Abstract

Photodissociation of molecular radical cations of toluenes C₇H8+· (I), C₆H₅CD3+· (II), C₇D8+· (III), cycloheptatriene C₇H8+· (IV), and benzene has been studied by the method of two-pulse two-colour laser photolysis of molecules in a mass spectrometer using wavelengths 1064, 532, and 355 nm. The I ions formed due to sequential two-photon ionization of toluene molecules by the 266 nm radiation isomerize supposingly into 5-methylene-cyclohexadiene (VI). Two- and three-photon stepwise dissociation of the I and II isomers (VI and VI-d₃, respectively) induced by the 1064 nm radiation has a resonance at the third overtone level of CH aliphatic bond stretching vibrations.

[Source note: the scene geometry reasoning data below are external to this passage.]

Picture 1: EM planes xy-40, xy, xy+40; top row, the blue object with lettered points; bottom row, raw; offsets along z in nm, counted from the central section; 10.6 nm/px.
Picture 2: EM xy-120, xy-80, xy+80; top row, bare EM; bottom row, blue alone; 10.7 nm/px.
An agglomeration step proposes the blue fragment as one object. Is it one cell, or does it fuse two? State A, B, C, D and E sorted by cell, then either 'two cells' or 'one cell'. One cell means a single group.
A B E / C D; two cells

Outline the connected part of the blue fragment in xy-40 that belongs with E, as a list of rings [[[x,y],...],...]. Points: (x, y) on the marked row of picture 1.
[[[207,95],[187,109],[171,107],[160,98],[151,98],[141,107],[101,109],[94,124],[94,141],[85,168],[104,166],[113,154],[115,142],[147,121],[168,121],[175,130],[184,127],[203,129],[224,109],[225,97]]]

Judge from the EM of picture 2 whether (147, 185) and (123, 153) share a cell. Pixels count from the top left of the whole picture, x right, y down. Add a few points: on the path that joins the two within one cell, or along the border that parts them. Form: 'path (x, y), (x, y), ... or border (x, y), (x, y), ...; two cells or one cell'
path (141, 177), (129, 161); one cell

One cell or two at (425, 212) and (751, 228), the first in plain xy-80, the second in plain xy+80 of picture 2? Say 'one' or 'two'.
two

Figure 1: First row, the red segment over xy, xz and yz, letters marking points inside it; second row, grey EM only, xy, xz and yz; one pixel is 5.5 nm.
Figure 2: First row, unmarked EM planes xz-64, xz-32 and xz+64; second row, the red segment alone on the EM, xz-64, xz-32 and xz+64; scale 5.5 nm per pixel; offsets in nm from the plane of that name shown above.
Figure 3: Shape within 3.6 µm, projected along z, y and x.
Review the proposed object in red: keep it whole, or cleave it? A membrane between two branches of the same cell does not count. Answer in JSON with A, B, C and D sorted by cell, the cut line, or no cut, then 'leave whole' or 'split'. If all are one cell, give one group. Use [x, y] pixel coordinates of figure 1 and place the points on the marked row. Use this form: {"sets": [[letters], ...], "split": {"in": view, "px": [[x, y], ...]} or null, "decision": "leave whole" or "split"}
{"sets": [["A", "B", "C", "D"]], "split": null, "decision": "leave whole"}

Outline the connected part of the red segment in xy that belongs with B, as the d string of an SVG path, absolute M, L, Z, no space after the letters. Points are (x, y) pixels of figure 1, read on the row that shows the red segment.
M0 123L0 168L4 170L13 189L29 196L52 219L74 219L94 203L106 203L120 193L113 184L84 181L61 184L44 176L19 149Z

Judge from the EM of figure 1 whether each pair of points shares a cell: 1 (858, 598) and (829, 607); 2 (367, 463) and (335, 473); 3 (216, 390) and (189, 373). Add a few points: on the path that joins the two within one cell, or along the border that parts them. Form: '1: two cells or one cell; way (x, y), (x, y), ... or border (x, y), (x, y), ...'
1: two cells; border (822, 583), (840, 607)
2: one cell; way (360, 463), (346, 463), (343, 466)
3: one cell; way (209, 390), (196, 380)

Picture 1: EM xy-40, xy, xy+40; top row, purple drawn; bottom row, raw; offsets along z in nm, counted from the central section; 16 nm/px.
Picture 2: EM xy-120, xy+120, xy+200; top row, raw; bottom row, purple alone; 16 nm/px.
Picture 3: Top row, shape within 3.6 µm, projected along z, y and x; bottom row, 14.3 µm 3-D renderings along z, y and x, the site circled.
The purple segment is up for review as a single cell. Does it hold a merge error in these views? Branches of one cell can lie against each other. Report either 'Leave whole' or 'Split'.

Internal energy randomization in the two-photon dissociation is much less for VI-d₃ as compared to VI. The mechanisms of isoenergetic dissociation (two- and one-photon processes induced by the 1064 and 532 nm radiations, respectively) are different: the one-photon decay via an electronically excited state proceeds considerably faster than the two-photon decomposition does in the ground state. The photodissociation cross sections have been determined. It has been shown that the intensity of CH stretching vibration overtones can be essentially higher for radical cations than for the neutral molecules.